Sergio conoció el éxito profesional desde muy joven, siempre fue un buen estudiante y consiguió becas y Erasmus y trabajos en los que viajaba mucho y se hacía fotos con gente importante. Yo, por el contrario, tuve que ir escribiendo a trancas y barrancas uno de esos curricula vitae que gustan tanto en las solapas de los escritores: trabajos de mierda, enfermedades, rechazos editoriales… Mi primera novela, Cuto a cuadros, por ejemplo, pasó por las manos de 23 editores antes de convertirse en una obra generacional, una referencia a la hora de hablar de los salvajes 80 en Euskal Herria —esto no lo digo yo, lo escribió el famoso crítico literario Demetrio Lero—. Y en cuanto a mis trabajos, me ha tocado, antes de poder vivir de los libros, hacer de todo: peón de obra, repartidor, encuestador… Durante una temporada trabajé incluso para un circo.
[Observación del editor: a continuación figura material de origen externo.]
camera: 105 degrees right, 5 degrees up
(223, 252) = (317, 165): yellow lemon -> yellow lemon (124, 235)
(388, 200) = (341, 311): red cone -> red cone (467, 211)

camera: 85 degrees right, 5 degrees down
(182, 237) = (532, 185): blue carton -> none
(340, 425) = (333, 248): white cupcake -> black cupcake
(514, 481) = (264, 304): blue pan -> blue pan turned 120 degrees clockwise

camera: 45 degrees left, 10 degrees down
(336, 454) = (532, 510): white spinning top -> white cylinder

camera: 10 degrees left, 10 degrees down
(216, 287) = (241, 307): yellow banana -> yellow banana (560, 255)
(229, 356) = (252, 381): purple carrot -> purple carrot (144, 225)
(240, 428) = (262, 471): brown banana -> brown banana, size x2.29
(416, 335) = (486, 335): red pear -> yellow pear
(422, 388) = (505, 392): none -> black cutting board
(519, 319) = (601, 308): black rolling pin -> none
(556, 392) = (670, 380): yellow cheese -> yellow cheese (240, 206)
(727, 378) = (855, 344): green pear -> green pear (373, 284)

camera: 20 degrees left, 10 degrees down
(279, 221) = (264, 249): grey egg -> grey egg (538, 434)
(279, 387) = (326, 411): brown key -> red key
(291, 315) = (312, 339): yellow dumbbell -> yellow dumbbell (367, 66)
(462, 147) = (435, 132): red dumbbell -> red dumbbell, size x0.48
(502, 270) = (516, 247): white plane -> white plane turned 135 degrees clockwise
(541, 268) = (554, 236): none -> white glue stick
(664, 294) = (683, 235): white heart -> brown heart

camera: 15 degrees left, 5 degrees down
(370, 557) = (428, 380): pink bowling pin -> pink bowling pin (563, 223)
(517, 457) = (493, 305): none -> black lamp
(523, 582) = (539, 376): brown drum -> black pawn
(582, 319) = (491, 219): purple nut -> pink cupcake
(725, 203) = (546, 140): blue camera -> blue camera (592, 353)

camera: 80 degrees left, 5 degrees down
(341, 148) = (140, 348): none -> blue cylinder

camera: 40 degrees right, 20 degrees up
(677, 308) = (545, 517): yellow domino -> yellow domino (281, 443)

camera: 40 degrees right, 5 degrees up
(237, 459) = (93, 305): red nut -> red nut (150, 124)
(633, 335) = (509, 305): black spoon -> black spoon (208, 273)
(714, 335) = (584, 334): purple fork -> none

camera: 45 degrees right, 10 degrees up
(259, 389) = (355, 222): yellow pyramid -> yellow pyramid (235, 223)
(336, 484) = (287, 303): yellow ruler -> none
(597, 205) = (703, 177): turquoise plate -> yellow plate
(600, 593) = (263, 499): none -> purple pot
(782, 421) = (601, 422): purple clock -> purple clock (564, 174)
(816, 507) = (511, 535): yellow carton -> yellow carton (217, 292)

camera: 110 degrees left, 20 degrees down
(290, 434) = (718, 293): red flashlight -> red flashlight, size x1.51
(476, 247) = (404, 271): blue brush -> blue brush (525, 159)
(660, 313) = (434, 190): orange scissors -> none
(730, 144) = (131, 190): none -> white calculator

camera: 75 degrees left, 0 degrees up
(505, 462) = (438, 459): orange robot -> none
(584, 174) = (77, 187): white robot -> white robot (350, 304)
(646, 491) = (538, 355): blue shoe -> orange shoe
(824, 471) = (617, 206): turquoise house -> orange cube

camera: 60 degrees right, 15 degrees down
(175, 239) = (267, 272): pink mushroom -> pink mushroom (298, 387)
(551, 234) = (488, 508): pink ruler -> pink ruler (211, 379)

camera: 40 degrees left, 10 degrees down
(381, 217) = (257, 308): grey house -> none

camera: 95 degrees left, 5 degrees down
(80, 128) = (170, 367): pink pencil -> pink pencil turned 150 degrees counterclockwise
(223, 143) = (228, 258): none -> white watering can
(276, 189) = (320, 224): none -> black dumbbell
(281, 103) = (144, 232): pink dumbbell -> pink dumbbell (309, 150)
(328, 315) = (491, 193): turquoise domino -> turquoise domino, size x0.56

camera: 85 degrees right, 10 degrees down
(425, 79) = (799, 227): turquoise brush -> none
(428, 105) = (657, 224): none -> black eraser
Bueno, en realidad, yo trabajaba para una agencia de comunicación, a la cual le encargaron hacer la publicidad de un circo que pasó por nuestra ciudad; y allá estaba yo (se ve que en nuestra familia no era tan fácil zafarse de aquel destino que parecía deparado a las pobre siamesas), no solo escribiendo los “¡Pasen y vean!” si no locutándolos desde una furgoneta con megáfono. Como la cosa parece ser que funcionó, meses más tarde hice lo propio para otro circo: una campaña electoral en la que llevamos la comunicación de un partido político. Y tiempo después me convertí en negro de su candidato, convertido hoy en día en alguien muy importante, y a quien escribía los discursos, en los que, por cierto, me recomendaron no utilizar conceptos muy elevados ni citas literarias porque nadie se las iba a creer (a pesar de lo cual yo siempre le colaba alguna estrofa de La Polla Records o de Eskorbuto).
A veces, ahora que, como todo el mundo sabe, soy un escritor conocido y multipremiado, echo de menos aquellos tiempos en los que escribía sin plazos y sin compromisos editoriales. Y echo de menos también a mi hermano. Hace apenas unos días, además, he sabido a través de un conocido común que Sergio pidió recibir en su oficina cada quince días esta revista para leer mis “Rubio de bote”. Y por eso he escrito este. Para volver a hablar con él, después de tanto tiempo; y para felicitarle en el día de nuestro cumpleaños —y el de nuestras pobres y queridas hermanas siamesas, Gilda y Olivia—, hoy, 28 de diciembre, día de los santos inocentes.